制服は学園に頼んであるが、届くのに少しかかるので仕方なしの処置だ。
「安心してください、明日から普通の制服です……けど、今はどうでもいいでしょう」
制服云々は今は別にどうでもいいだろう。
それよりも、目の前でのやり取りの行く末の方が大事だ。
「なーに、つまらん噂を聞いたんだよ、つまらん噂だ。他愛もない話なんだが、今年の新入生に凄いのがいるらしいなぁ?」
そうルークに言ってくるということは、既に調べはついているのだろう。
多少慌てふためく姿が見られるかと思ったが、残念だ。
「さぁ、誰の事だろうな……ま、直ぐに身を持って体験するんじゃないのか?」
ルークは何の事かととぼけるが、すぐに口許を緩めてそう返す。
「上級魔法が使えるくらいで調子に乗るなよ」
「家名に泥塗る前に引き下がった方が良いんじゃないか?」
そう言われた途端、デュラコの口元から笑みが消える。
「このっ……フッ、まぁいいさ、その威勢がいつまで持つか、今から楽しみでならないよ」
眉間にシワをよせ、激昂しそうになるのを抑え、冷静さを保つように声を潜めてそう言う。

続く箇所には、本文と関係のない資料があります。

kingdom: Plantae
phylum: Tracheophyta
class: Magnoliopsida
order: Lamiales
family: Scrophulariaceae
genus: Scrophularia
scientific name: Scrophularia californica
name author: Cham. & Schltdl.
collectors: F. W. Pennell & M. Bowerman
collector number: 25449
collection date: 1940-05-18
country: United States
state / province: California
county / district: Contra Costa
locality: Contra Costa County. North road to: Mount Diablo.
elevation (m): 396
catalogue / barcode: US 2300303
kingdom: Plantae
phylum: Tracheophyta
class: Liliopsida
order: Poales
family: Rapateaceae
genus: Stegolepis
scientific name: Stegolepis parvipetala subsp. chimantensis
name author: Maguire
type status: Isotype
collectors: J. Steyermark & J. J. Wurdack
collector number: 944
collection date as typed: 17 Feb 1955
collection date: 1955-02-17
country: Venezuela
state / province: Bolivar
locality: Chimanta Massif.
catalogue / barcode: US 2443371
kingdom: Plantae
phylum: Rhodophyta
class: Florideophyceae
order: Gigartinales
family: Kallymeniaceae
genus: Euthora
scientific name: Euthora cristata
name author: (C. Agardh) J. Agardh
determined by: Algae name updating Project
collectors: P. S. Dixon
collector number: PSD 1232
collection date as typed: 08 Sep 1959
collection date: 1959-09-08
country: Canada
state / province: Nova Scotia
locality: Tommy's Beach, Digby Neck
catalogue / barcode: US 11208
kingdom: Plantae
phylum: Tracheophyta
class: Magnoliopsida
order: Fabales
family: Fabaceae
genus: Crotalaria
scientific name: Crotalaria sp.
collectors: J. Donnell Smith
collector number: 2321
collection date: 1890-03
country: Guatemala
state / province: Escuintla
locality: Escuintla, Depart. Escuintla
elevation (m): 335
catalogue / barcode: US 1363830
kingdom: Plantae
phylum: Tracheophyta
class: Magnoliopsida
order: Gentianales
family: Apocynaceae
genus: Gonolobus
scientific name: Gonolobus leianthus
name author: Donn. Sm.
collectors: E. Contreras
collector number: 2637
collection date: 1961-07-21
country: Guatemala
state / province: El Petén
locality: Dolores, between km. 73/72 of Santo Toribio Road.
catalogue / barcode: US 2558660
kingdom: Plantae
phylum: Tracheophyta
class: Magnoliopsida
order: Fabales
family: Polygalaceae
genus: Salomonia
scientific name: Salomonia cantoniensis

「ああ、俺もあんたの泣きっ面が見れるのが今から楽しみだ」
尚も煽り続けるルーク。
「吠えてろ」
再びにやついたような笑みを浮かべてデュラコは踵を返した。
噂を信じてないにしても、随分と強気だ。ひょっとして、何か策でも考えて?
捨て台詞を残し去ってゆくその姿に、一抹の不安が胸をよぎる。